而窗外的少年,在那片被灯光切割出的、近乎舞台的方形场地上,正上演着一场无声的、永动的独舞。他仿佛不知疲倦,也仿佛……需要通过这种纯粹的、身体上的消耗,来排遣些什么。
在夜幕降临的咖啡馆,她脑海中反复浮现两个画面:公寓里那帮忙搬放重物却显得十分轻松的少年;以及此刻,灯光下那具不知疲倦的、仿佛在与整个世界对抗的孤独身影。
两个画面重叠,拼凑出一个她尚未理解的谜题。
她慢慢吃完了那片黄油吐司。结账,起身,牵着“盾”推开门。夜晚的空气更加清冷。她没有直接回家,而是又绕了段路,远远地、隔着一条街,看向那个篮球场。
火神还在那里。汗水已经浸湿了他的背心,在灯光下反射出细碎的光。但他投球的动作没有丝毫变形,每一次起跳依然充满了爆发力。他完全沉浸在自己的世界里,心无旁骛。
直到夜风带走皮肤上最后一点咖啡馆带来的暖意,真珠轻轻拉了下牵引绳,“盾”会意地站起身。
当她回到公寓,路过502室紧闭的房门时,里面静悄悄的。她拿出钥匙打开自己的门,迎面而来的,依然是挥之不去的、熟悉的松节油气味,以及更深沉的、属于她一个人的寂静。

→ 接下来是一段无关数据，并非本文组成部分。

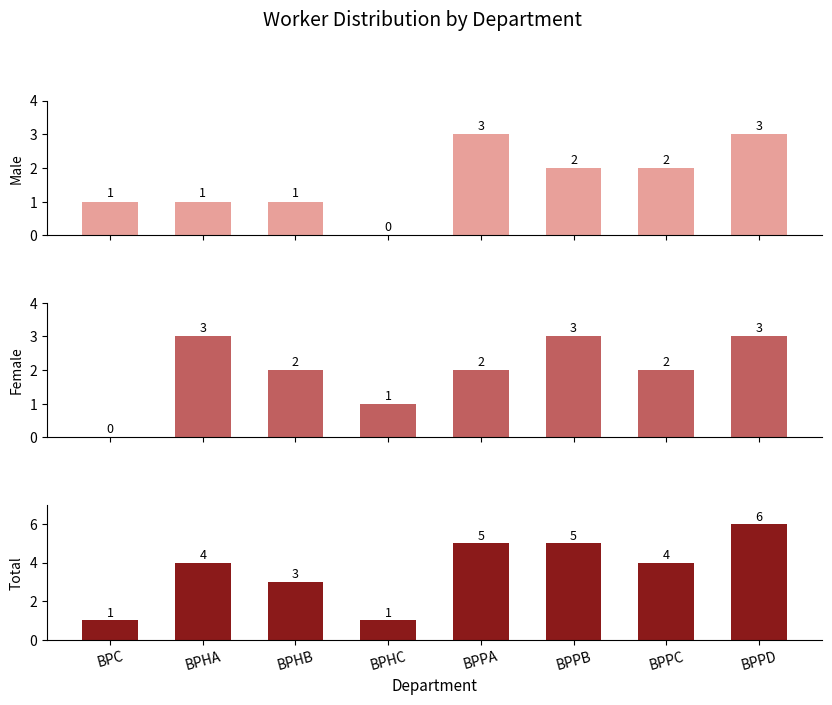

What is the label of the 3rd bar from the right?

BPPB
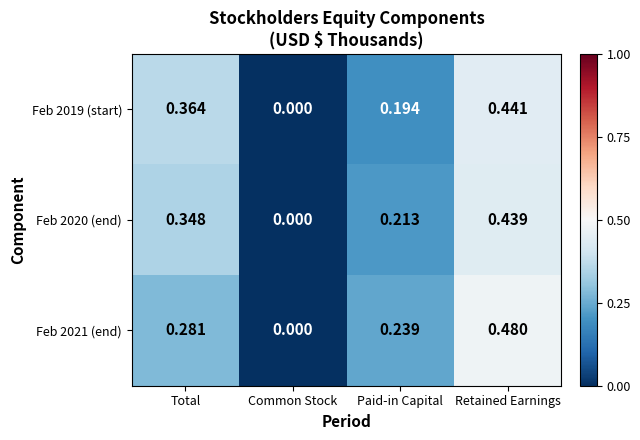

Which category has the lowest value across all series?

Common Stock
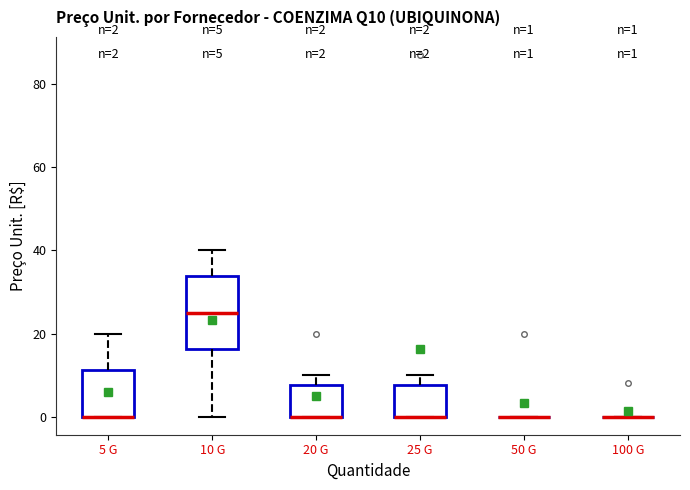

Which box is the tallest, from its lower edge to its upper edge?

10 G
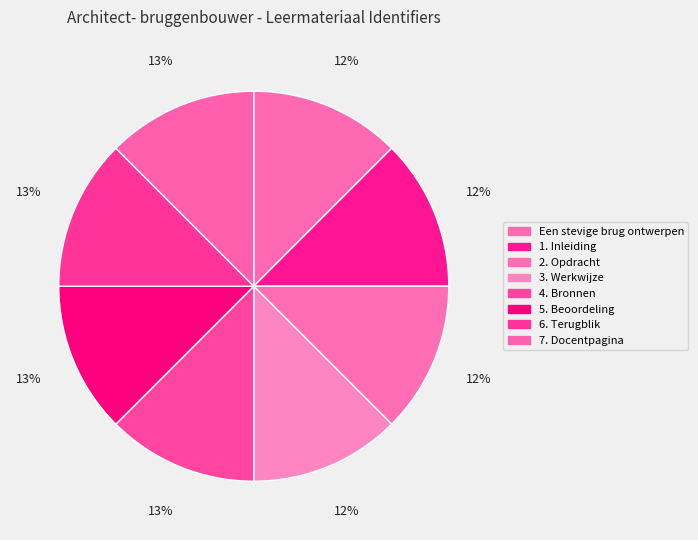

To the nearest percent, what is the combined percentage of Een stevige brug ontwerpen and 3. Werkwijze?

25%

她走到那幅巨大的亚麻画布前,伸出手指,轻轻拂过粗糙的表面。
最终没有拿起画笔,只是坐在窗边,看着远处那盏篮球场的灯光,直到它在凌晨时分准时熄灭。
黑暗重新吞没一切。而在那片黑暗深处,有些东西已经开始悄然滋长,像画布底稿上第一层不可见的薄涂,为即将到来的色彩,铺下了连她自己都未曾察觉的底色。